You can give someone “Restricted” access to an environment, which would prevent them from messing with the hosts, but anyone in an environment would be able to tear down someone els’s stacks.

We haven’t gotten into that level of RBAC.

Thanks @denise. I know that it has slowly been improving, from “full access” to read-only users, now restricted users.

If I had the time, I would look at the code myself and submit a PR, but that is not what my client pays me for. Besides, still got open PR on RancherOS. :smiley:

Think of the use case. This would be the first fully self-service. Admins can control costs by setting up and limiting the number of underlying servers in the environment (which is the real cost driver), while allowing anyone authorized to run as many stacks as they want from the catalog, even seeding data, without them negatively impacting anyone else.

I have a client right now who would love that. I was hoping to show them Rancher for it. I can still do it with the API, but lots of extra work to build it for them.

Is there an intention to get there?

@deitch Yes, we intend to get more detailed RBAC at one point.

Also, here is a specific RBAC use case that someone else had filed.

If you have a specific use case, feel free to open a new issue and I can link it to our general RBAC issue.

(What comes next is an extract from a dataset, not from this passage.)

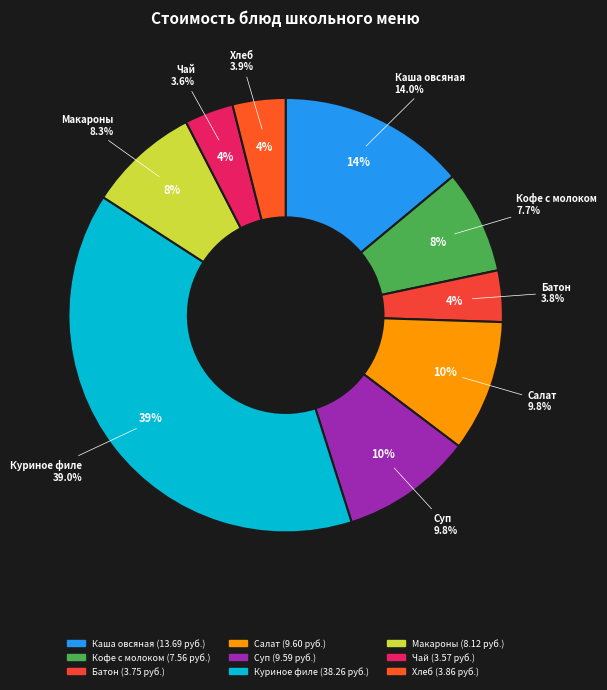

Is Чай с лимоном the majority of the pie?

No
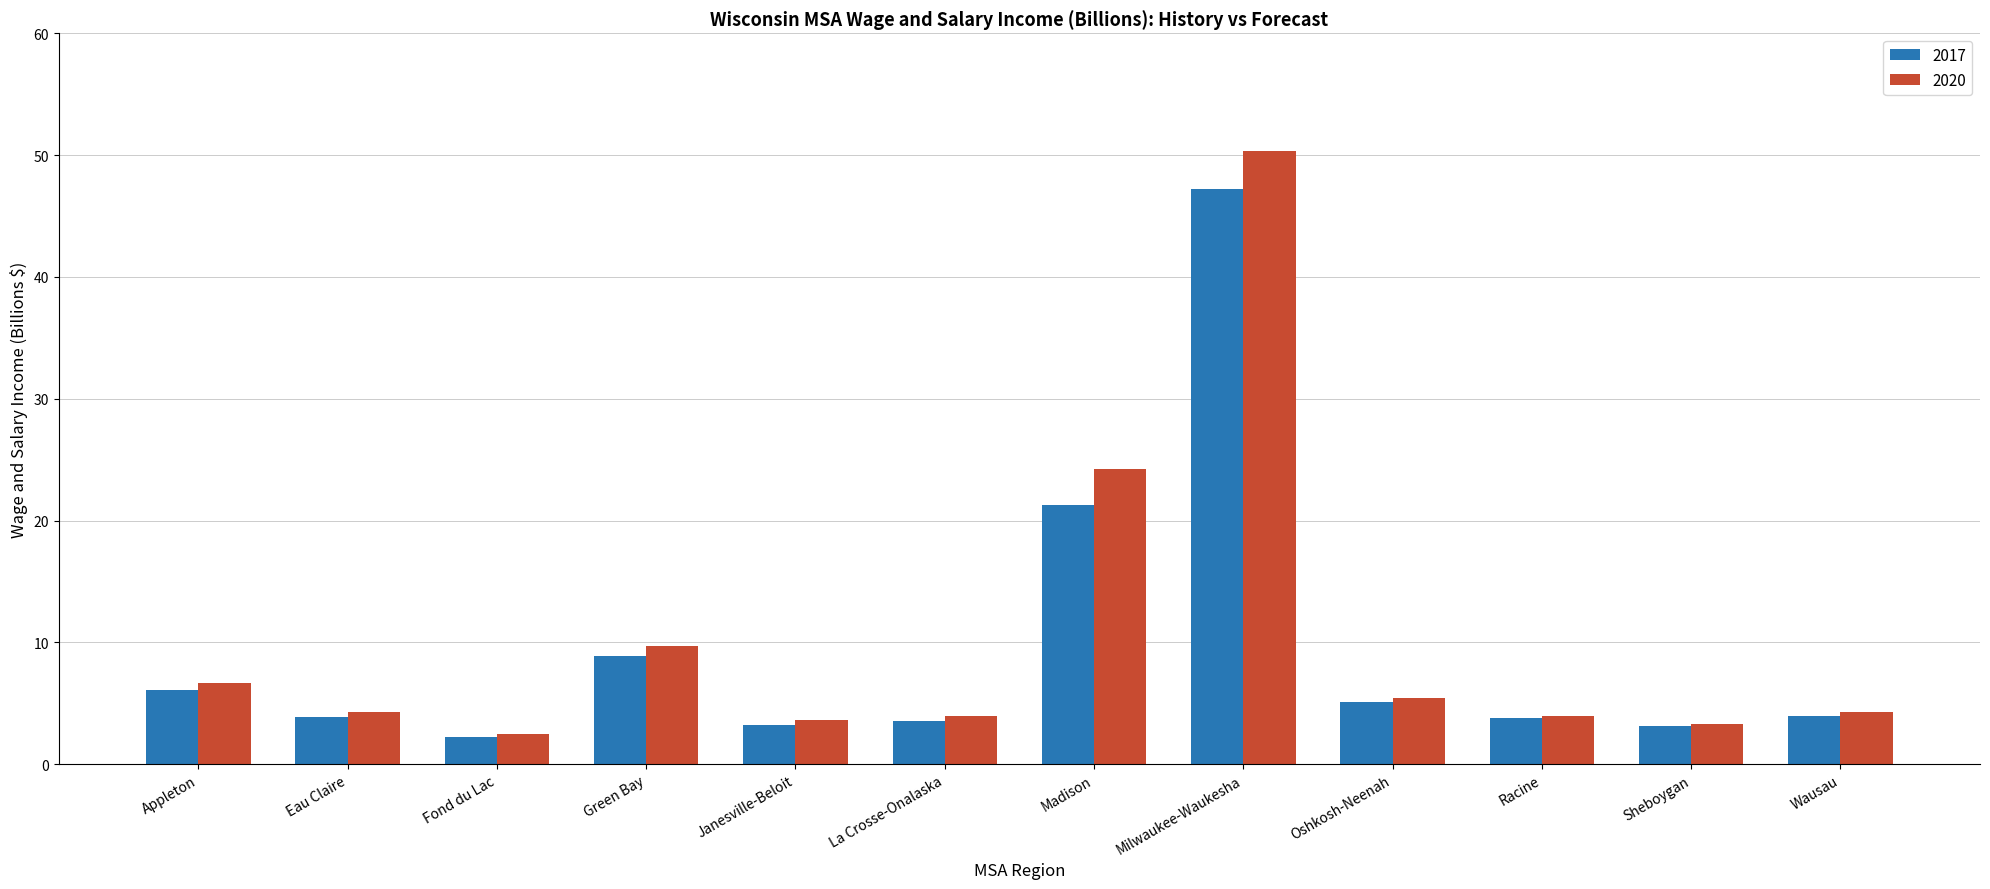

Is it true that 2017 equals 5.1 at Oshkosh-Neenah?

True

Also, now that v0.5.0 is out, we’ll definitely look into the PR you made for RancherOS! There was a lot of refactoring that occurred for v0.5.0, so we weren’t able to add it into that release. I’ll try to see when the team would be able to look at it.

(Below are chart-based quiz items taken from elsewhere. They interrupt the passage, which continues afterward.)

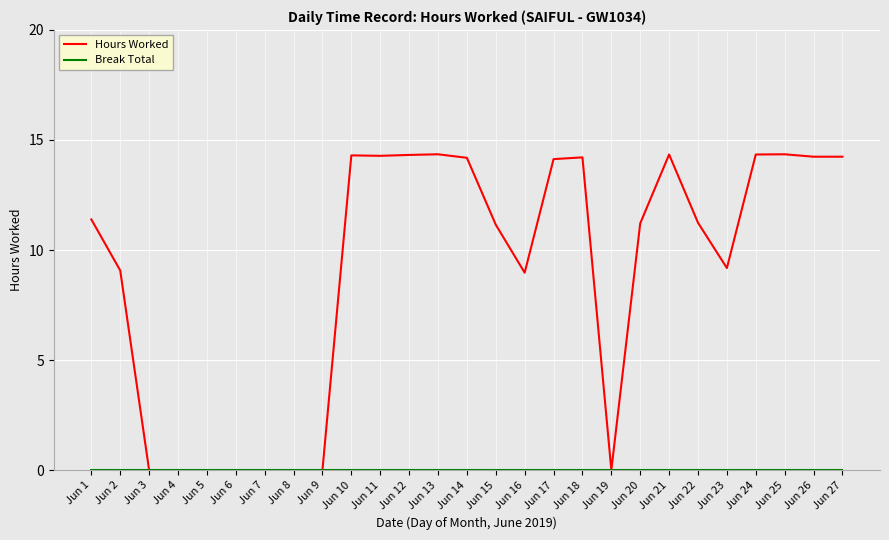

What is the difference between the highest and lowest values at Jun 20?

11.2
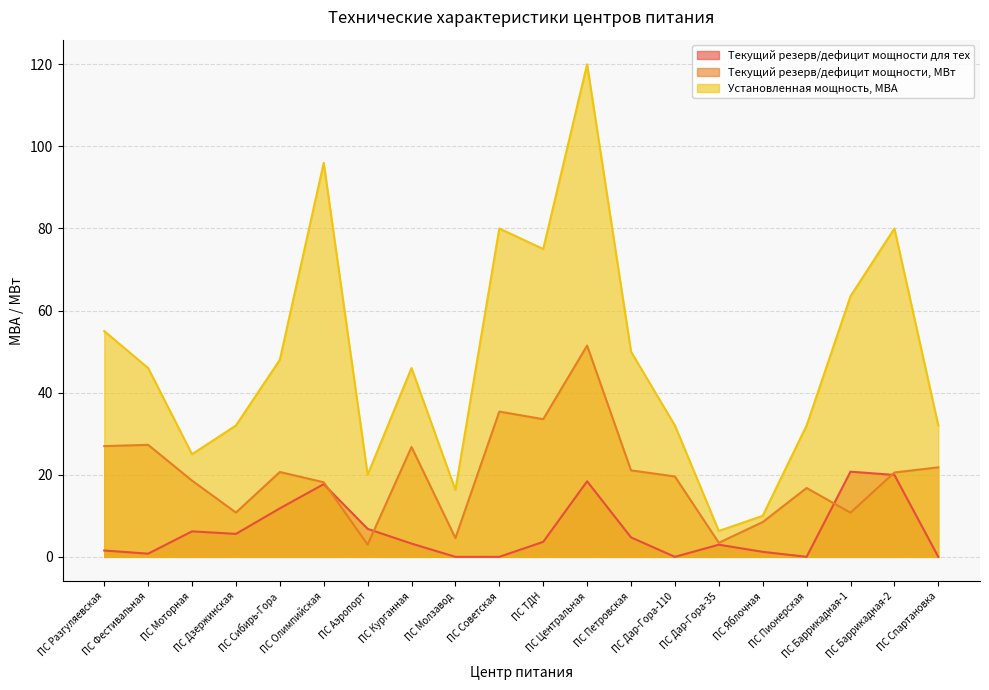

How many data points does each series have?

20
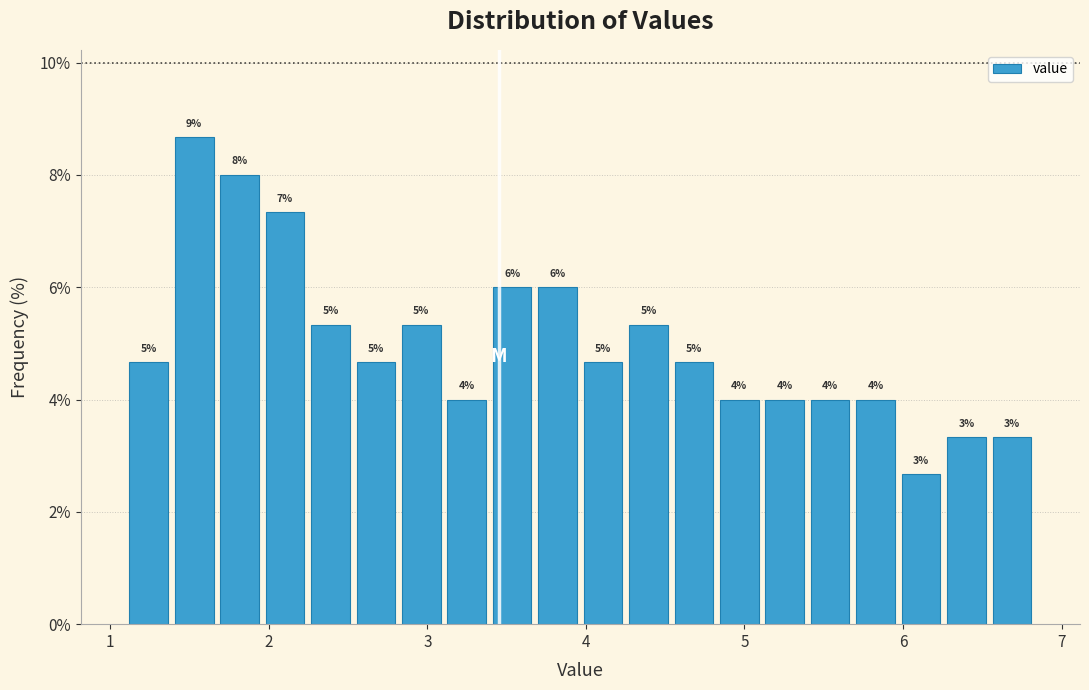

Read against the x-axis, roughly where is the centre of the tallest bar?

1.5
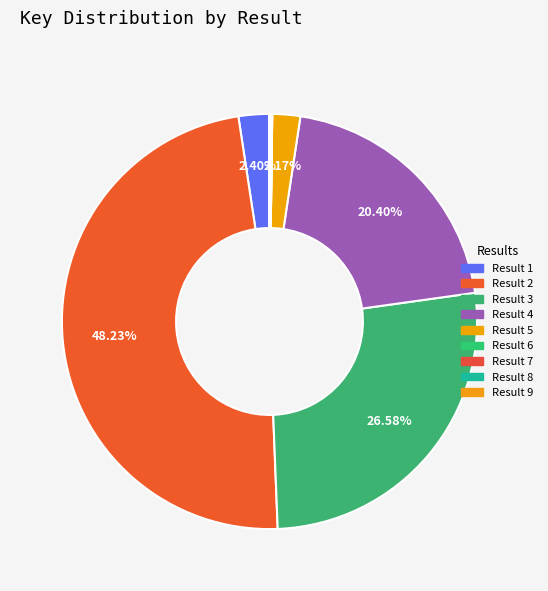

Count the number of slices in the pie.

9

Yeah, it is similar. But I am talking about resource-based access control, which is a level above role based access control (and unfortunately both use the same acronym RBAC).

Right now, Rancher has coarse-grained RBAC: A user can be admin, or read-only, or stacks-only (“restricted”). Those are roles. But a stacks-only role still means I can set up one stack and tear-down another.

Resource-based not only has a more restricted role: I can set up stacks but not tear down other stacks, but I am also granted access control based on the resource. Since I launched stack C, I am the owner of stack C, and so I can tear it down. But stack B was set up by Denise so I cannot touch it (maybe not even see it).

Resource-based is where roles are applied based on the specific resource.

As for RancherOS v0.5.0, definitely. Make the comments on the PR there, and we can get the UEFI boot working, and then ros install.